EXERCISE INSTRUCTIONS —
Wherever the word "pixels" turns up in a line of the entries, copy that line.

EXERCISE MATERIAL —
..........

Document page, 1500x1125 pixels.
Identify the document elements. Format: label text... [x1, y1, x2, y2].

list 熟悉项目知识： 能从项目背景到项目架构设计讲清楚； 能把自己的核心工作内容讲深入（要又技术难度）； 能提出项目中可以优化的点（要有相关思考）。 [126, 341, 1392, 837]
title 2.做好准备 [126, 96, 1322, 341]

..........

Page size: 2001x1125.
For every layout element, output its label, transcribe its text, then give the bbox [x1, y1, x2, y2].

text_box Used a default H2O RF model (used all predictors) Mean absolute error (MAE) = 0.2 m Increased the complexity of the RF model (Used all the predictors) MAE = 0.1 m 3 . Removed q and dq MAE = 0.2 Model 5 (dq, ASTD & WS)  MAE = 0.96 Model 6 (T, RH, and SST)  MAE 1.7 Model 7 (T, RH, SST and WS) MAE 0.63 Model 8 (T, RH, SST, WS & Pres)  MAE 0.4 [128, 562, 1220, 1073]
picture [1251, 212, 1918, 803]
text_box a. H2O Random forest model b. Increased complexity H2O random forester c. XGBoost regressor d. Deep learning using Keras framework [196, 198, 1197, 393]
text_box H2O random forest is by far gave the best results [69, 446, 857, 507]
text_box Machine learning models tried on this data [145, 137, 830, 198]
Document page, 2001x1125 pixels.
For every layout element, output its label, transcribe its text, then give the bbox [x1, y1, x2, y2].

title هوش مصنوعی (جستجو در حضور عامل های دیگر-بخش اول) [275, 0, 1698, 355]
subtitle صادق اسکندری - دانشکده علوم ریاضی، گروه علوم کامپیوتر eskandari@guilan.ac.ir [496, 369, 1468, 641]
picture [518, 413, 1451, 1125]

..........

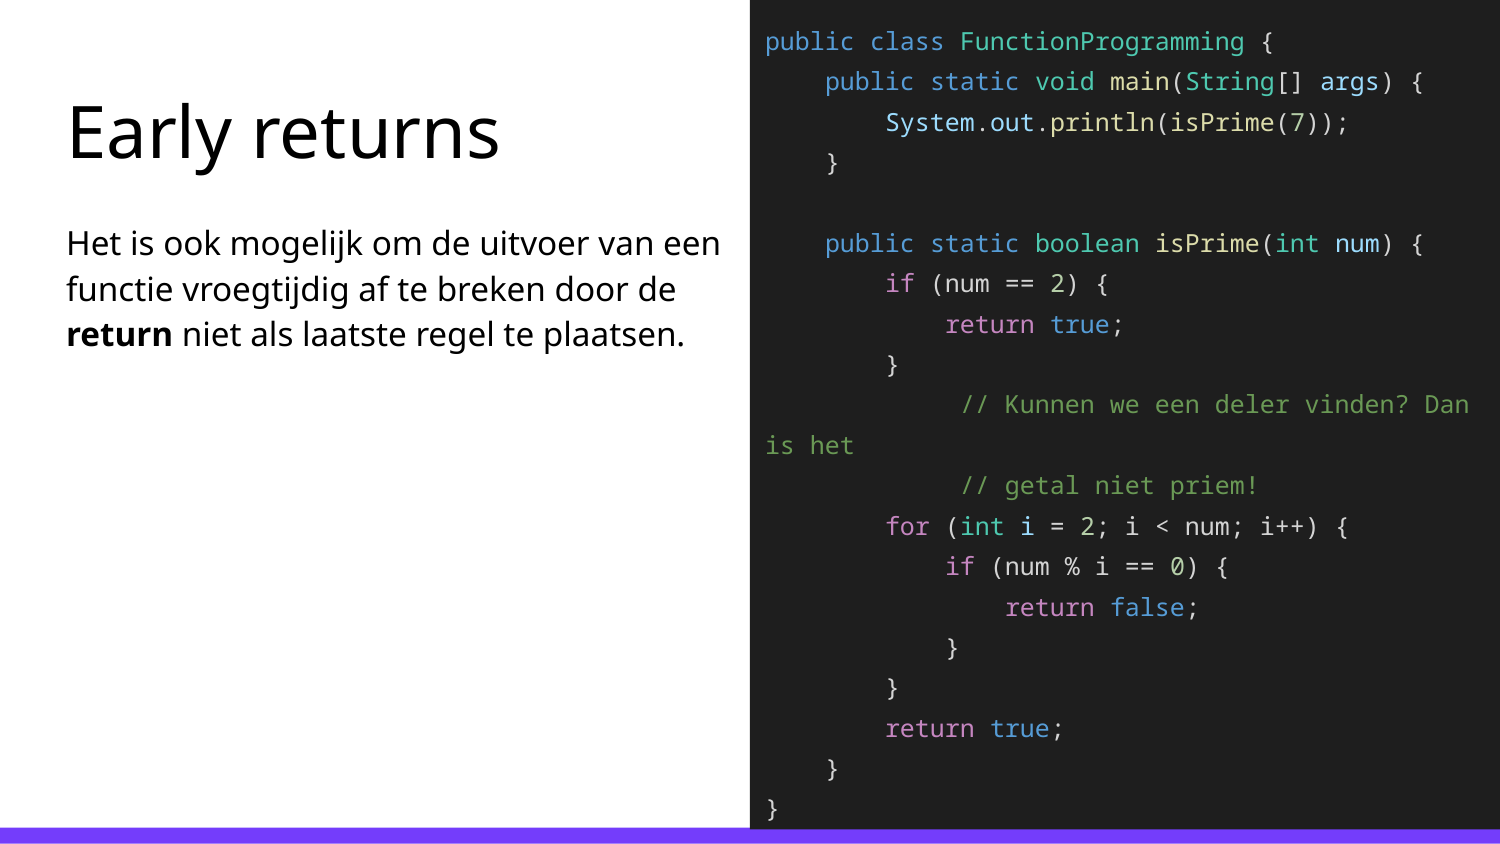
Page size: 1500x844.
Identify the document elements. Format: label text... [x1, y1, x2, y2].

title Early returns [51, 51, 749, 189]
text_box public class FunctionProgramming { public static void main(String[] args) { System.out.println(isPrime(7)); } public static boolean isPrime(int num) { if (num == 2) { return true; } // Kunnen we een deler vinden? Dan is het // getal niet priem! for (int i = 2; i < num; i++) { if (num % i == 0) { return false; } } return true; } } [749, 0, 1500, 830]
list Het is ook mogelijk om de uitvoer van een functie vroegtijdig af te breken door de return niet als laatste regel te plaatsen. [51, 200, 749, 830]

..........

TASK SOLUTION —
Document page, 1500x1125 pixels.
Document page, 2001x1125 pixels.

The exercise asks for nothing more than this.